Corporate Overview Company HistoryBillabong was founded on Australia's Gold Coast in 1973 by surfer and surfboard shaper Gordon Merchant and his then partner, Rena. Those early days were rather inauspicious, with the pair designing boardshorts at home, cutting them out on the kitchen table and then carting the finished product around to the local surf shop to sell.
The business found immediate traction, with surfers drawn to the superior functionality of the Billabong boardshorts. They were also far more durable courtesy of the unique triple-stitching technique developed by Gordon.
The next step for the fledgling brand was to introduce the better local surfers to Billabong and incorporate them in the marketing of the brand. Company-sponsored contests and special events would later follow.
By the 1980s, Billabong had firmly established its place in Australian surf culture and was ready for international expansion. The initial focus was on the large North American market and, again, the brand enjoyed success.
Sales began to grow in other offshore markets, licenses were granted in a number of territories including New Zealand, Japan and South Africa, and in the late 1980s a new beachhead was established in Europe.
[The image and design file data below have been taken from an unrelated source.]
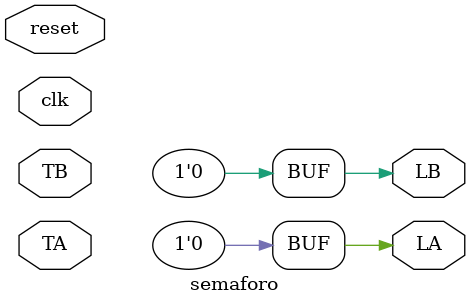
<source format=sv>
`timescale 1ns / 1ps


module semaforo(
    input logic clk, reset, TA, TB,
    output logic LA, LB
    );


    localparam YELLOW   = 3'b001;
    localparam RED      = 3'b010;
    localparam GREEN    = 3'b100;

// Codificaci�n de cada estado
    enum logic [3:0] {S0, S1, S2, S3} state, next_state;

always_ff @( posedge clk ) begin 
    if(reset) 
        state <= S0;
    else 
        state <= next_state;
end

always_comb begin
    case (state)
        S0: begin
            if(TA) next_state = S0;
            else next_state = S1;
        end
        S1: next_state = S2; // Inconditional state
        S2: begin
            if(TB) next_state = S2;
            else next_state = S3;
        end
        S3: next_state = S0;
        default: next_state = S0;
    endcase
end

// output 
always_comb begin 
    case(S0)
        S0: begin
            LA = GREEN;
            LB = RED;
        end
        S1: begin
            LA = YELLOW;
            LB = RED;
        end
        S2: begin
            LA = RED;
            LB = GREEN;
        end
        S3: begin
            LA = RED;
            LB = YELLOW;
        end
        default:begin
            LA = GREEN;
            LB = RED;
        end
        
    endcase
end


endmodule


</source>
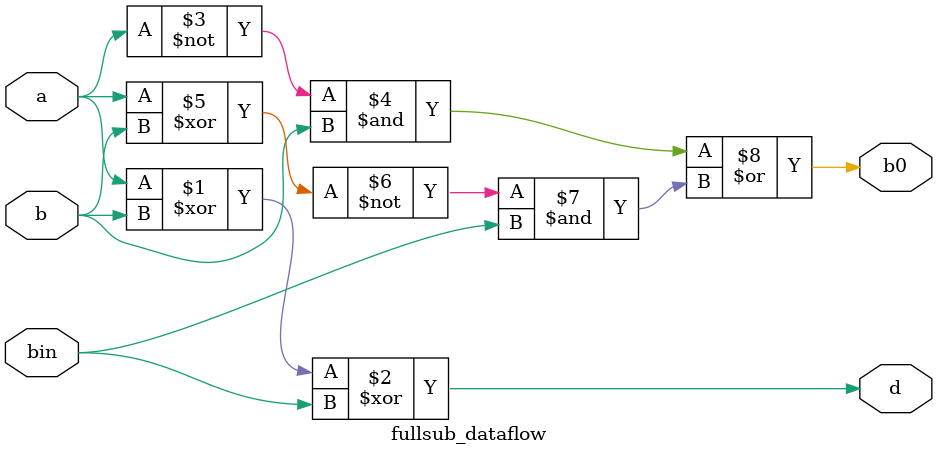
<source format=v>
module fullsub_dataflow(output d,b0, input a,b,bin);
wire abar,t1,t1bar,t2,t3;
 assign d=a^b^bin;
  assign b0=(~a) & b|~(a^b)&bin;
endmodule
  
  

</source>
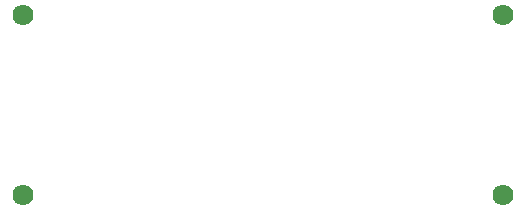
<source format=gbr>
%TF.GenerationSoftware,KiCad,Pcbnew,9.0.5*%
%TF.CreationDate,2025-11-29T23:46:50+05:30*%
%TF.ProjectId,from scrach,66726f6d-2073-4637-9261-63682e6b6963,rev?*%
%TF.SameCoordinates,Original*%
%TF.FileFunction,NonPlated,1,2,NPTH,Drill*%
%TF.FilePolarity,Positive*%
%FSLAX46Y46*%
G04 Gerber Fmt 4.6, Leading zero omitted, Abs format (unit mm)*
G04 Created by KiCad (PCBNEW 9.0.5) date 2025-11-29 23:46:50*
%MOMM*%
%LPD*%
G01*
G04 APERTURE LIST*
%TA.AperFunction,ComponentDrill*%
%ADD10C,1.780000*%
%TD*%
G04 APERTURE END LIST*
D10*
%TO.C,A1*%
X85400000Y-94360000D03*
X85400000Y-109600000D03*
X126040000Y-94360000D03*
X126040000Y-109600000D03*
M02*

</source>
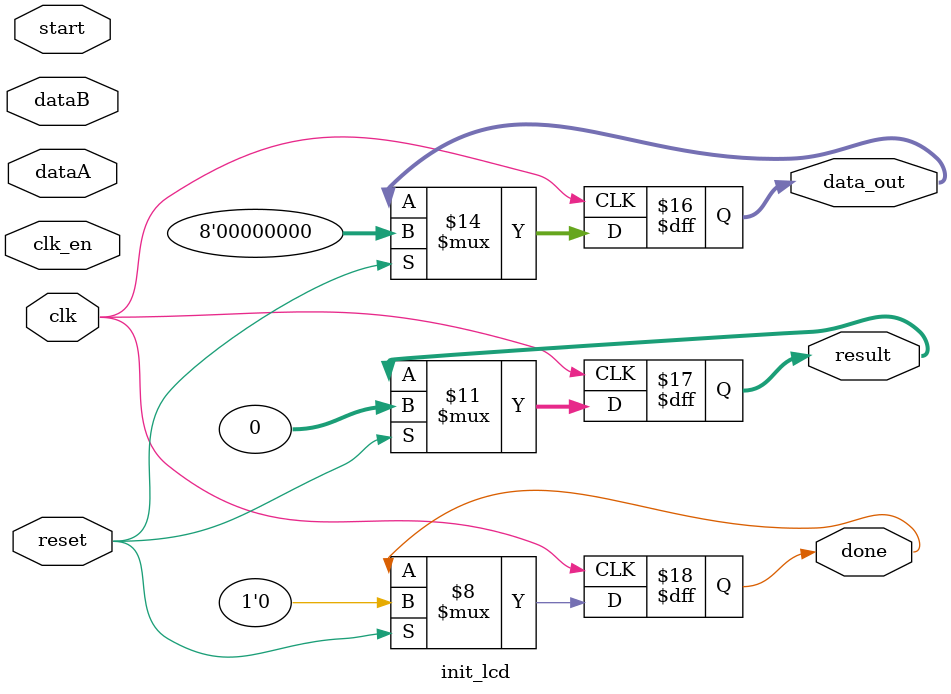
<source format=v>
module init_lcd (dataA, dataB, result,clk, clk_en, reset, start, done, data_out);

	input clk, clk_en, reset, start;
	input [31:0] dataA, dataB;
 
	output reg [7:0] data_out;
	
	output reg [31:0] result;

	output reg done;

	reg operation_select; 

	parameter A = 8'b00000000, 
			  T = 8'b00000000, 
			  C = 8'b00000000,
			  W = 8'b00000000,
			  J = 8'b00000000,
			  P = 8'b00000000,
			  U = 8'b00000000,
			  R = 8'b00000000,
			  I = 8'b00000000,
			  S = 8'b00000000,
			  E = 8'b00000000,
			  N = 8'b00000000,
			  D = 8'b00000000,
			  plus  = 8'b00000000,
			  minus = 8'b00000000,
			  equal = 8'b00000000,
			  bar   = 8'b00000000;
			  
	always @ (posedge clk) begin

		if (reset) begin
			result <= 32'd0;
			data_out <= 8'b0;
			done <= 1'b0;
		end
		
		else begin

			if(clk_en) begin
				operation_select <= dataA[0];

				if (operation_select) begin
					

				end

				else begin


				end
			end

		end

	end

endmodule
</source>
Through the 1990s the surf industry grew exponentially and professional surfing gained a newfound respectability. The company also followed its core customers into other boardsports markets, including skate, snow and wake, where it replicated its proven business model. By the close of the decade, Billabong had been restructured to capitalise on the growing global opportunities in the boardsports sector.
The restructure set the foundation for an initial public offering in Australia in mid 2000. The move saw the company's shares publicly listed on the Australian Securities Exchange in August of that year. This gave the company greater impetus and the financial capacity to grow the business.
Some seven months after the public float the company demonstrated its growth plans with the acquisitions of the Von Zipper sunglasses brand and, four months later, the emerging Element Skateboards brand. The successful integration of those businesses saw the company add to its stable of brands in following years, with Honolua Surf Company acquired in January 2004, Kustom footwear and Palmers Surf in September 2004, a controlling interest in the beachculture airport-retail business in November 2005 (later converted to 100% ownership) and Nixon watches and accessories in January 2006. Other businesses were also established, including the Element footwear range and various branded retail stores around the world.
In 2007 the Group continued to build its brand portfolio with the acquisitions of the specialist wetsuit brand Xcel and girls swimwear brand Tigerlily. This was followed in 2008 with the acquisition of the Sector 9 skateboard brand and the DaKine premium boardsport accessories brand.
In late 2009 the Company formally entered the online sales channel through the acquisition of US-based boardsport retailer Swell.com and the purchase of an interest in Australia's Surfstitch.com. In March 2010 the Company enhanced its skate offer through the signing of an agreement to license the California-based Plan B skateboard brand. This was followed in July 2010 by the acquisition of the California-based RVCA brand, the completion in September of the acquisition of the West 49 retail chain in Canada and the completion of the acquisitions of Australia's Jetty Surf, Surf Dive 'n' Ski (SDS) and Rush retail banners in November.
In February 2014 Billabong completed the sale of its West 49 retail chain in Canada.
In September 2014 Billabong completed the sale of its 51% stake in SurfStitch and its 100% ownership of Swell to a consortium of investors including SurfStitch founders Justin Cameron and Lex Pedersen allowing the Company to narrow its strategic focus, invest in building its mono-brand ecommerce and omni-channel businesses and pursue its strategic vision.